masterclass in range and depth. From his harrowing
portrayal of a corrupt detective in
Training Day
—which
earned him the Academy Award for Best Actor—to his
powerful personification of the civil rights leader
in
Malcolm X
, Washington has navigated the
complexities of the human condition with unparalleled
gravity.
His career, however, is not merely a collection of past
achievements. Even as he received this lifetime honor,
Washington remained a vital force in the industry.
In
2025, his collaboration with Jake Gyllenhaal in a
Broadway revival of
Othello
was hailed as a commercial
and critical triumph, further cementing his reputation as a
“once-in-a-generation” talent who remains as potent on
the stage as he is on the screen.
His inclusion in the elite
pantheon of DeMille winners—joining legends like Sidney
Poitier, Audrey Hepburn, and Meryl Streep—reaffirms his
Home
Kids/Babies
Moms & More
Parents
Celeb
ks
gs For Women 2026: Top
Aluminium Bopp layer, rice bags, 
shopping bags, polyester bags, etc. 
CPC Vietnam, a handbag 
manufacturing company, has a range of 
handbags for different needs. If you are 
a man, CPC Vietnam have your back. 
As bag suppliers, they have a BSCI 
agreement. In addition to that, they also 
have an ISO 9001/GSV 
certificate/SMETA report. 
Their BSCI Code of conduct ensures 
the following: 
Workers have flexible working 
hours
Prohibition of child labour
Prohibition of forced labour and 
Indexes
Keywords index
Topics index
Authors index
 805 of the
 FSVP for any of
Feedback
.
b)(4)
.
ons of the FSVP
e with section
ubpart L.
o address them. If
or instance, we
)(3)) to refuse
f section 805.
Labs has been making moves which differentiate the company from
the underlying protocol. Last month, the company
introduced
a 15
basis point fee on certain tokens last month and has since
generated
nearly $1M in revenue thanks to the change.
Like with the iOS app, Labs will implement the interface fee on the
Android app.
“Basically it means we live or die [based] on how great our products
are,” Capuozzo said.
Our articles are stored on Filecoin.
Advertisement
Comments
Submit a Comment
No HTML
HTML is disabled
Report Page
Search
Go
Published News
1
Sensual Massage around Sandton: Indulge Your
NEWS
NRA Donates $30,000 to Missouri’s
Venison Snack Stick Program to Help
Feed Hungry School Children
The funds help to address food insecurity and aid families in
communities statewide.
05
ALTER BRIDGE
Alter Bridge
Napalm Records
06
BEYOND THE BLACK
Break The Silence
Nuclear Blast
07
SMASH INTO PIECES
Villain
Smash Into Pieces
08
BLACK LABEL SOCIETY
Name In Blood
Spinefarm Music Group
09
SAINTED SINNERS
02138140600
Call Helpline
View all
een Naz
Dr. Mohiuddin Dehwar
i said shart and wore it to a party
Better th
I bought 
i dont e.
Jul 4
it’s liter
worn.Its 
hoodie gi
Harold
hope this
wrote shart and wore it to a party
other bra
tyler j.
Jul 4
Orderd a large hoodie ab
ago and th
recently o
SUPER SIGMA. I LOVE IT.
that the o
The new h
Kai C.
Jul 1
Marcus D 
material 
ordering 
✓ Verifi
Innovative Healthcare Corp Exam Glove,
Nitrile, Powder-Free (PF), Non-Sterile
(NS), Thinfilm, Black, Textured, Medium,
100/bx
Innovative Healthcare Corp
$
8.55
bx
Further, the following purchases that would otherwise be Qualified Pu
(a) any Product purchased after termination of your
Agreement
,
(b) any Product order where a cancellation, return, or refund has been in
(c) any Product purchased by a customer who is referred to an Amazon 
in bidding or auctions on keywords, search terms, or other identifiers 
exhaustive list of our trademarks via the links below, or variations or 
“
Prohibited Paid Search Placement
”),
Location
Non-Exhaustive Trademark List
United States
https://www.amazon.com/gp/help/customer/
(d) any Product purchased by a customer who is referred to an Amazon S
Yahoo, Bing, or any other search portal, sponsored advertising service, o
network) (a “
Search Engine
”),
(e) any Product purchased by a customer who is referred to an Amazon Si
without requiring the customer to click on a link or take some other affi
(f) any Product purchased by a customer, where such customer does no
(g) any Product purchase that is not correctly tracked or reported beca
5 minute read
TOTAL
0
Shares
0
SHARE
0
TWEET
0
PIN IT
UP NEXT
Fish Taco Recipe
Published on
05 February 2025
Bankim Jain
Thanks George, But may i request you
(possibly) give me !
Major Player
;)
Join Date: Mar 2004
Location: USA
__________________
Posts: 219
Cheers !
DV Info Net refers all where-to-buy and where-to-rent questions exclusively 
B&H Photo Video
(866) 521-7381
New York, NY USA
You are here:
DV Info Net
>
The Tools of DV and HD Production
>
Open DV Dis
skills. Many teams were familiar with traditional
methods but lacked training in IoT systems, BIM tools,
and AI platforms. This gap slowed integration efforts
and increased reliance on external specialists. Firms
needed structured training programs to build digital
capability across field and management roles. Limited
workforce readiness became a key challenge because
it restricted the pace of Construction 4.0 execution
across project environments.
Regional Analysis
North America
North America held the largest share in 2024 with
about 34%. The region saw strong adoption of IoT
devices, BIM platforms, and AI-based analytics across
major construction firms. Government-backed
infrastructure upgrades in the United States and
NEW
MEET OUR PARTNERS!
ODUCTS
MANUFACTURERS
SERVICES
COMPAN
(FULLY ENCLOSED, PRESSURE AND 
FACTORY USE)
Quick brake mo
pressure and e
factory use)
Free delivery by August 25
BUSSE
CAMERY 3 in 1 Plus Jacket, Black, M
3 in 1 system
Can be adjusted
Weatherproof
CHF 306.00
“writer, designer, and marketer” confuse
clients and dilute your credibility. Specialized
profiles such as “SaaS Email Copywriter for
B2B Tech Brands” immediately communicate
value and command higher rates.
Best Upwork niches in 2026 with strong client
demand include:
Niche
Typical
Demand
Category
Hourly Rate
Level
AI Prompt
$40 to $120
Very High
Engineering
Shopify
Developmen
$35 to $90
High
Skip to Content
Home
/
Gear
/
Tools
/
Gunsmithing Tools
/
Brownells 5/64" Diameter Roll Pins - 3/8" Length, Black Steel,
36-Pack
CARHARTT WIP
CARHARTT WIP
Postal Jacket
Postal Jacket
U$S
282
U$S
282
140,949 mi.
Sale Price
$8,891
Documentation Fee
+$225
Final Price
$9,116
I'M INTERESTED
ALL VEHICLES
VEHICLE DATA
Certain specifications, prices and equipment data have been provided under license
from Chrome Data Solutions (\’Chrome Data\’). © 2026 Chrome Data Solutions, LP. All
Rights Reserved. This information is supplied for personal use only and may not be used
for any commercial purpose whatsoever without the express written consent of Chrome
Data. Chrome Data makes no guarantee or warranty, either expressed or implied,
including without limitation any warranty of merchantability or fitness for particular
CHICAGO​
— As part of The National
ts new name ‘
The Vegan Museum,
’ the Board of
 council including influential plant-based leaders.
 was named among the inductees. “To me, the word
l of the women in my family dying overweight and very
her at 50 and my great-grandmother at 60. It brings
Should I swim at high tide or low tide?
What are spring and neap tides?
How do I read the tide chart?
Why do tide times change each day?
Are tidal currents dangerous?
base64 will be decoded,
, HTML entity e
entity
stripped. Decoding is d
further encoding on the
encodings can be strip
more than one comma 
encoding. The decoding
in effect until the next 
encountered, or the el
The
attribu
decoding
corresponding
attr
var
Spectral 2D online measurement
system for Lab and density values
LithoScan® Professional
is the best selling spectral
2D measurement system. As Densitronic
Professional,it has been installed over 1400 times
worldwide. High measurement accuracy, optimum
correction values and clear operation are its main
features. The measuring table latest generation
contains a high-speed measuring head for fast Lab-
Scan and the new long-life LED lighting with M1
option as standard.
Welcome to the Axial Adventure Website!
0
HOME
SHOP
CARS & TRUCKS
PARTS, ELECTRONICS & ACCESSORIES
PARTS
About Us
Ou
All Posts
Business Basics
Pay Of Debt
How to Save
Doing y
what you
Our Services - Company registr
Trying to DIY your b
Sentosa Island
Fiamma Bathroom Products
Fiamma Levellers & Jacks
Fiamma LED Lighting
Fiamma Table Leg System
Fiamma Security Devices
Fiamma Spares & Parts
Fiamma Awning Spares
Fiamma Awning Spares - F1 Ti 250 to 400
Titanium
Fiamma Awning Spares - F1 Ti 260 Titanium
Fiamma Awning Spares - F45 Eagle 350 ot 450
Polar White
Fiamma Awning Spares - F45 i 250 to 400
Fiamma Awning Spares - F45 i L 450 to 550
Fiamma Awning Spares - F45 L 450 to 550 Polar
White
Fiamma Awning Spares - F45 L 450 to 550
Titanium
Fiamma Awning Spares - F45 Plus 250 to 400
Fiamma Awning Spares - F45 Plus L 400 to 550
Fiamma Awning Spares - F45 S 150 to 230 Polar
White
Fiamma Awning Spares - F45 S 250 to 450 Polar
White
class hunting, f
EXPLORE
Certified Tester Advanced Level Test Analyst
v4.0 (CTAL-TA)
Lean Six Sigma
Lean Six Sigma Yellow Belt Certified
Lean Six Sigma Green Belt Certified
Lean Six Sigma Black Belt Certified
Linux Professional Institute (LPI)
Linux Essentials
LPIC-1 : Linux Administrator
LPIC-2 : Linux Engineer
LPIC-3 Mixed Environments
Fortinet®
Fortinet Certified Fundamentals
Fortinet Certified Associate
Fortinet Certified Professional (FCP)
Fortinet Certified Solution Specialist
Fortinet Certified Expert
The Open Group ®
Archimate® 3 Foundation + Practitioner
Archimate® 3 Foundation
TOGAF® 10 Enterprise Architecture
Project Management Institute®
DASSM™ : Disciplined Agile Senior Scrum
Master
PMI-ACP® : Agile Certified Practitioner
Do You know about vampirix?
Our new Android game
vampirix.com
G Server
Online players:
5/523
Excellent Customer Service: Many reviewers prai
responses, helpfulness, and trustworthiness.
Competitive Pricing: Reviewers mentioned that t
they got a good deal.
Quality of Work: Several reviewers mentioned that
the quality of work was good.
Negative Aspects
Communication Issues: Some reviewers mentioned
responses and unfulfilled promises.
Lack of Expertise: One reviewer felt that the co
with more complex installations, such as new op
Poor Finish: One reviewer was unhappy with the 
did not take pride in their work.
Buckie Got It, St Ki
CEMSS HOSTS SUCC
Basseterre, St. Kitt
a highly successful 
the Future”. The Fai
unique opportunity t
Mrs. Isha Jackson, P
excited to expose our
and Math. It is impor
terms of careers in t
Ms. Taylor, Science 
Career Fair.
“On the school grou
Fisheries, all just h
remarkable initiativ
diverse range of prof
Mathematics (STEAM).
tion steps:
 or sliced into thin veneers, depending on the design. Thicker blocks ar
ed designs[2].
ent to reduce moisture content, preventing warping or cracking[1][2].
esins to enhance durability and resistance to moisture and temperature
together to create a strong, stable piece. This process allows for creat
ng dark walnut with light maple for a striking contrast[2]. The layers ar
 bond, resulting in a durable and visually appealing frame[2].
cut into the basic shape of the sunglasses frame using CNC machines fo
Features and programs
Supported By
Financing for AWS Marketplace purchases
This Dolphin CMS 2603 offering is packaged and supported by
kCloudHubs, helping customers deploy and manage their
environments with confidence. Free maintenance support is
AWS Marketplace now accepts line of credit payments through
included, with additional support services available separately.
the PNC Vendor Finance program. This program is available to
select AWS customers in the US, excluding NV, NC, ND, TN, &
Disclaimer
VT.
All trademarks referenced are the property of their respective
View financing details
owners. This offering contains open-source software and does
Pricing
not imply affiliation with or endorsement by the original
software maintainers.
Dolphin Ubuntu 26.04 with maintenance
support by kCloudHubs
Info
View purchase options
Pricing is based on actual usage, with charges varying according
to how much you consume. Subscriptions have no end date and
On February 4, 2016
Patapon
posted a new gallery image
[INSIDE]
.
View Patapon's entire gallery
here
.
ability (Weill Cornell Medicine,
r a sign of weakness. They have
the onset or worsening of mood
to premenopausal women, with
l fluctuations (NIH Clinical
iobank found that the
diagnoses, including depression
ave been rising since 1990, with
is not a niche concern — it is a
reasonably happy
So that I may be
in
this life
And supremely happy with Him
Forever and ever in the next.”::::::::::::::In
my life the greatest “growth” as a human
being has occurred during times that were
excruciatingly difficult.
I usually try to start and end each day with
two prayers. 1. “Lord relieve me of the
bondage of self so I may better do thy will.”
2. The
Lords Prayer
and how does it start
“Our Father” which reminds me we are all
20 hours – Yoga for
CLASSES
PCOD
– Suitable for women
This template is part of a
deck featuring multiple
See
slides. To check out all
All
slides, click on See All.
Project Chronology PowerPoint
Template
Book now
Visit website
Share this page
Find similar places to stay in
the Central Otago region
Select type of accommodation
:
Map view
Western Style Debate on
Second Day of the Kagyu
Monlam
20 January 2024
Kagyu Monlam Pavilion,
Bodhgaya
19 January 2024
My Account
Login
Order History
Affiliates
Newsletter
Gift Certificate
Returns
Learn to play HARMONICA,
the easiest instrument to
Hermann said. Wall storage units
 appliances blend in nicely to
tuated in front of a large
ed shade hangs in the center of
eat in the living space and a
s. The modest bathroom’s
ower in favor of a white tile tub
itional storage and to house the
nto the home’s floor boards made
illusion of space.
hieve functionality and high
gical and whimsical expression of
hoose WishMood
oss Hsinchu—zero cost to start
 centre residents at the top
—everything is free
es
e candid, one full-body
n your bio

» **Problem**
Each line from the first line of the entries up to and including the line containing "and critical triumph, further" should be transcribed exactly, with all other lines left out.

» **Result**
masterclass in range and depth. From his harrowing
portrayal of a corrupt detective in
Training Day
—which
earned him the Academy Award for Best Actor—to his
powerful personification of the civil rights leader
in
Malcolm X
, Washington has navigated the
complexities of the human condition with unparalleled
gravity.
His career, however, is not merely a collection of past
achievements. Even as he received this lifetime honor,
Washington remained a vital force in the industry.
In
2025, his collaboration with Jake Gyllenhaal in a
Broadway revival of
Othello
was hailed as a commercial
and critical triumph, further cementing his reputation as a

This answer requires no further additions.